Part of pet sitting is to keep a close eye on the pet’s behaviour and make sure the pet is doing well.
If you notice something unusual about the pet during the booking, even if it’s not an emergency, make sure you:
- Assess the situation and monitor the pet’s health. Write down any symptoms:
- Change in appetite?
- Is the pet drinking more or less than usual?
- Change in behaviour - more tired or hyperactive than usual?
- Is the pet able to poo and pee normally?
- Are there any external signs of something wrong (eye/nose/ear discharge, etc)?
- Contact the owner and inform them of the situation
- In most cases, the owner will be able to advise you further.
- If you need to go to the veterinarian - remember to send a message to Pawshake within 48h, so we know what’s going on and can offer further advice.
Some examples include:
- Lack of appetite - it’s normal for a pet to not want to eat much on the first day of a stay because they are in a different environment, but it’s important to alert the owners if this behaviour continues.
- Change in drinking behaviour - it’s normal for a pet to drink more on a sunny hot day, but combined with other symptoms it might be a sign of the pet being ill.

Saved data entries

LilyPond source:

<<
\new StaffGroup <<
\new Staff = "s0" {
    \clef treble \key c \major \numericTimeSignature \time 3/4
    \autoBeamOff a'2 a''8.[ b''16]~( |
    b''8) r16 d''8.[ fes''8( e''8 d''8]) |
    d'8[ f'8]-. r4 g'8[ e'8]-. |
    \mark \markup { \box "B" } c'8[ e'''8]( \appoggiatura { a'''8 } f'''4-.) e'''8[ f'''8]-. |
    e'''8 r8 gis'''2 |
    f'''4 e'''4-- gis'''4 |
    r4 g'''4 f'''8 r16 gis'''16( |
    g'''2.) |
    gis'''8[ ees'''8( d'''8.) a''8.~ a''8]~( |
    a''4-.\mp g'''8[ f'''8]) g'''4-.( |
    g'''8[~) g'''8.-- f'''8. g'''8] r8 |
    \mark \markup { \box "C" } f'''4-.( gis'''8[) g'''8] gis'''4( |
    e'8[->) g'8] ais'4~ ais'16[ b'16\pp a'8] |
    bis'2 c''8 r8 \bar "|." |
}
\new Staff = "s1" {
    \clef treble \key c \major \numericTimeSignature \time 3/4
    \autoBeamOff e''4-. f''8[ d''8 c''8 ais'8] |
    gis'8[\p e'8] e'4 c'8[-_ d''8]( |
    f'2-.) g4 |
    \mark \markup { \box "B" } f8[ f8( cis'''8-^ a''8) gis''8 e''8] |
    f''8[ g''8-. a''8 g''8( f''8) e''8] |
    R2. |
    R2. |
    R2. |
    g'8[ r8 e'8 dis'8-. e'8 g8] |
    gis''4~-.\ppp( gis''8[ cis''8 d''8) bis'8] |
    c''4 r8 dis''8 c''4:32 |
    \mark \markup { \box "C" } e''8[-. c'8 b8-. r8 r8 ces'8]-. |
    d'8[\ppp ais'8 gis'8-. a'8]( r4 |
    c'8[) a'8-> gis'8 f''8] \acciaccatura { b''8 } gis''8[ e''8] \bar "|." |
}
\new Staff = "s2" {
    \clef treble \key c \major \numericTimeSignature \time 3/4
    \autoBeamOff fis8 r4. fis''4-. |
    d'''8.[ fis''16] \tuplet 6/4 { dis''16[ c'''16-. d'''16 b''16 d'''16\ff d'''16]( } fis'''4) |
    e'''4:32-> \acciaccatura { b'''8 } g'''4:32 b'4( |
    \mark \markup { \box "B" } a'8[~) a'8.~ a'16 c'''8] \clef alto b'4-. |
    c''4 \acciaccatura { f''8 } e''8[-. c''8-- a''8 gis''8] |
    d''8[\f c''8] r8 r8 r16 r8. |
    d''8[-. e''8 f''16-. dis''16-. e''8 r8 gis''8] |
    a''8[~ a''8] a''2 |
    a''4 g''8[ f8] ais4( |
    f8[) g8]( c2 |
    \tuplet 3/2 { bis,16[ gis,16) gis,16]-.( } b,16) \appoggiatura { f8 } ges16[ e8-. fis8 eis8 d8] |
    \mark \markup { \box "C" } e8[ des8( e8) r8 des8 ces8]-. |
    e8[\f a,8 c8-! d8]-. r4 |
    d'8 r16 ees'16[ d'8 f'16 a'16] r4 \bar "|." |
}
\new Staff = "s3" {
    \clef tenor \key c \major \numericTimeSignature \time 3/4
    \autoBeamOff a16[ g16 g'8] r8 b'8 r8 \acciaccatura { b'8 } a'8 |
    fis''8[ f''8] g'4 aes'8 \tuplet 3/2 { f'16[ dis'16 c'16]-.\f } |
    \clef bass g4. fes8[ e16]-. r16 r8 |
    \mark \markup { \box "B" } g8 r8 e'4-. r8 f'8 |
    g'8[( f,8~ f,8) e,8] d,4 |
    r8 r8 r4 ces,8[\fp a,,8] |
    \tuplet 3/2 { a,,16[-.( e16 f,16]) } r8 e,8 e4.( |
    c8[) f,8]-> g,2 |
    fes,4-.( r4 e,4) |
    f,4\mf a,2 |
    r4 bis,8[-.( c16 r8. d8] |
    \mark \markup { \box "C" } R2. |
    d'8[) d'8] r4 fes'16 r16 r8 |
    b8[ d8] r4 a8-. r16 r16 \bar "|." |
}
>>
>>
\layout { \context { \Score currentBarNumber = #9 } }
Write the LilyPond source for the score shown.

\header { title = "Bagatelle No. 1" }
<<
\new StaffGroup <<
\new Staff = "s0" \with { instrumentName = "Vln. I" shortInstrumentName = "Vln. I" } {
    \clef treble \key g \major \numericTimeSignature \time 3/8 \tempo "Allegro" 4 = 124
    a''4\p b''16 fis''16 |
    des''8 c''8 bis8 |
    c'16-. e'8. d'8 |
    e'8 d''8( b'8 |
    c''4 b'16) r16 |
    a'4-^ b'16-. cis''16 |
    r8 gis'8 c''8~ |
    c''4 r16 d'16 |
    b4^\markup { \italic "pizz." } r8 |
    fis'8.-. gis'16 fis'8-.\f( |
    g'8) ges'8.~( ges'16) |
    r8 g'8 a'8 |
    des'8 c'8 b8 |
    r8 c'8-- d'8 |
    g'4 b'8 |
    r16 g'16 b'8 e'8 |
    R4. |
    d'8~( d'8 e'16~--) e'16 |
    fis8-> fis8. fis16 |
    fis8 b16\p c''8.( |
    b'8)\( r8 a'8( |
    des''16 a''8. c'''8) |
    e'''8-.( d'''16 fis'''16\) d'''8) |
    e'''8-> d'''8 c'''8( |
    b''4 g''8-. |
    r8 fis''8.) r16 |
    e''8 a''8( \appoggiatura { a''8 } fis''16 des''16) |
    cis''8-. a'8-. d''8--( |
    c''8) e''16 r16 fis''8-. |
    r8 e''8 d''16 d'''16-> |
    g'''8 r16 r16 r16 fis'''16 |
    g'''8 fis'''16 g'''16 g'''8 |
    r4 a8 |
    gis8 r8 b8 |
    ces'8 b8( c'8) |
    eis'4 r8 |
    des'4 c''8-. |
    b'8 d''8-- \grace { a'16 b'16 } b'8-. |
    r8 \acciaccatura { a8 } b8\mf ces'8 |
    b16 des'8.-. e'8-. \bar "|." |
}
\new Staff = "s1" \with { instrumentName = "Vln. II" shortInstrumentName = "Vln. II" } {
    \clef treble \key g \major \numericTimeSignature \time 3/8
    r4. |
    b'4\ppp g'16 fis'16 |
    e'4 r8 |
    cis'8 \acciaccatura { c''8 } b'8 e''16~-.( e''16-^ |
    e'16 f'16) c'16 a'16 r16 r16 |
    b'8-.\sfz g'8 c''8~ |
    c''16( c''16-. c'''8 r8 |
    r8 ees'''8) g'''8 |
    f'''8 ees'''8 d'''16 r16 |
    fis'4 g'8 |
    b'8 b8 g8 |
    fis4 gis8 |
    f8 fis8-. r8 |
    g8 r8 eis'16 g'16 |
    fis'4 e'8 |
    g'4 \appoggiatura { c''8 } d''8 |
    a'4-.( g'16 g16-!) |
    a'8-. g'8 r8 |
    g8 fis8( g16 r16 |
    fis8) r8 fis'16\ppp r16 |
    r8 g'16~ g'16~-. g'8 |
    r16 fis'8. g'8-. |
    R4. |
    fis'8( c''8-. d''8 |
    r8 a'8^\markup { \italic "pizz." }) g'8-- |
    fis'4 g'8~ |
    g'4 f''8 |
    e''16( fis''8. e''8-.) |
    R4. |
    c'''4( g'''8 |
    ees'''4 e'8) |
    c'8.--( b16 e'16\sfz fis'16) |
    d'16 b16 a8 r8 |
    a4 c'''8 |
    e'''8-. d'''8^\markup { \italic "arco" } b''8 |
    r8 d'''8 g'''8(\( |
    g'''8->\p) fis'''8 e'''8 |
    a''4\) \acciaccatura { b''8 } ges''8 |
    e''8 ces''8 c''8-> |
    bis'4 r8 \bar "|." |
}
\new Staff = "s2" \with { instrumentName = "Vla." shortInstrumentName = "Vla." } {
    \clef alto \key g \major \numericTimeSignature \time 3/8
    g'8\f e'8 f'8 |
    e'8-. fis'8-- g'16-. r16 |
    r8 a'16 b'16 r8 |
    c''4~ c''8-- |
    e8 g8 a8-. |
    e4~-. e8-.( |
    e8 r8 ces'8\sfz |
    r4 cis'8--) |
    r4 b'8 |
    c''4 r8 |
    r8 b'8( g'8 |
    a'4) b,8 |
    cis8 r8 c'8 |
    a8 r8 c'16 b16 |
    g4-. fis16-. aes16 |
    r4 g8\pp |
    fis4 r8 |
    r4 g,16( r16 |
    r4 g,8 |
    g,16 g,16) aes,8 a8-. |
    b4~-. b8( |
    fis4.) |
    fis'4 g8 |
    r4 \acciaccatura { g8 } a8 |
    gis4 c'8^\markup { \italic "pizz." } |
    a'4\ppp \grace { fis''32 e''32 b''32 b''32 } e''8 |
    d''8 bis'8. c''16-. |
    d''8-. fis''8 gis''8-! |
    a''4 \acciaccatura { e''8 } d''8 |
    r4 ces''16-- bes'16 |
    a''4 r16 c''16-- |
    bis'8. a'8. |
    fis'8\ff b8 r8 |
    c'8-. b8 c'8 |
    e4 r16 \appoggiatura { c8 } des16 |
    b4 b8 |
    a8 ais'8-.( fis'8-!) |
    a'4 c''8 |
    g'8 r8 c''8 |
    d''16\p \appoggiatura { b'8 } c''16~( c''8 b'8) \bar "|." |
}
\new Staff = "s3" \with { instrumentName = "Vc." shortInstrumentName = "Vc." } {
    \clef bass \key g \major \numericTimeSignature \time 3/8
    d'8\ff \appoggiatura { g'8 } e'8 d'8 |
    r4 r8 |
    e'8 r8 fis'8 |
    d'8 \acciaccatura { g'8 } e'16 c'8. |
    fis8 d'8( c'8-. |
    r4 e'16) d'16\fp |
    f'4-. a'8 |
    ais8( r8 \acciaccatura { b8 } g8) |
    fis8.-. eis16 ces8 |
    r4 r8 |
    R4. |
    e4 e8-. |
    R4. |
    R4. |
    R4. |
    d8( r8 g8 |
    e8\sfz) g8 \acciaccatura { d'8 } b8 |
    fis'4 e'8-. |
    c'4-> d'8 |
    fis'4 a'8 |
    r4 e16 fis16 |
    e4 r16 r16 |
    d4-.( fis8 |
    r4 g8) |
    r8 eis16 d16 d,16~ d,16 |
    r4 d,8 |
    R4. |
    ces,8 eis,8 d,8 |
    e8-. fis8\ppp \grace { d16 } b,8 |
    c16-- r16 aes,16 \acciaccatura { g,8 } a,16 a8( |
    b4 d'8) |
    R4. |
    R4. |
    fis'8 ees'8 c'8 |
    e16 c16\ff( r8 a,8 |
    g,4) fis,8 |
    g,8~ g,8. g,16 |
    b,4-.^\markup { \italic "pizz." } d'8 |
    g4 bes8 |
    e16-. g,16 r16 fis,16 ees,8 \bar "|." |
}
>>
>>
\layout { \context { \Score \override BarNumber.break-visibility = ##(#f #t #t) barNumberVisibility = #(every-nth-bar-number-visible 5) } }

# WHAT TO DO
**A.** According to the pet sitting guidance, within how long should Pawshake be messaged if the pet needs to go to the veterinarian?
**B.** Write the next part of the pet sitting guidance, picking up after its final sentence.

# RESULTS FOR THE EXERCISE
**A.** Within 48 hours.

**B.**
- Subdued behaviour - if a normally active and social pet is suddenly quiet and reserved, this could be a cause for concern.
- Diarrhoea or vomiting - Observe the pet closely and ensure it has access to plenty of water and if the condition continues or worsens, speak to the owners about bringing the pet to the vet.
- Lumps or physical changes - check the pet every day while you are patting them. Are there any new/unusual lumps? Are they limping or in pain when you touch them? Are the eyes, ears and nose clear from discharge?
It’s important that you gather as much information about the pet during the meet and greet so that you are as informed and prepared as you can be during the booking.